→ Directive:
Make an exact copy of the entries, and keep any pictures out of it.

^^^^^^^^

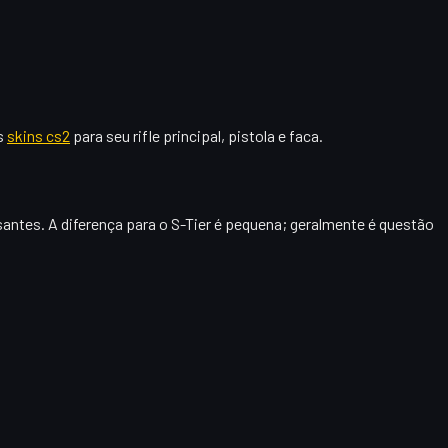
as
skins cs2
para seu rifle principal, pistola e faca.
santes. A diferença para o S-Tier é pequena; geralmente é questão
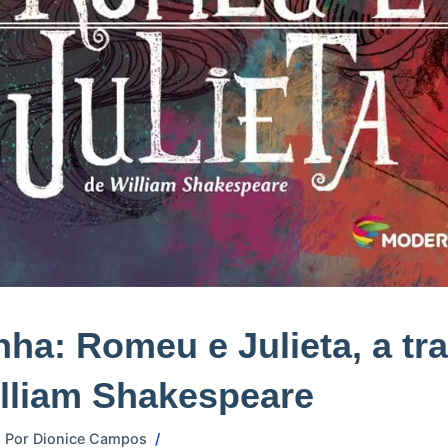
ha: Romeu e Julieta, a tr
lliam Shakespeare
Por
Dionice Campos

^^^^^^^^

→ Solved problem:
as
skins cs2
para seu rifle principal, pistola e faca.
santes. A diferença para o S-Tier é pequena; geralmente é questão
ha: Romeu e Julieta, a tr
lliam Shakespeare
Por
Dionice Campos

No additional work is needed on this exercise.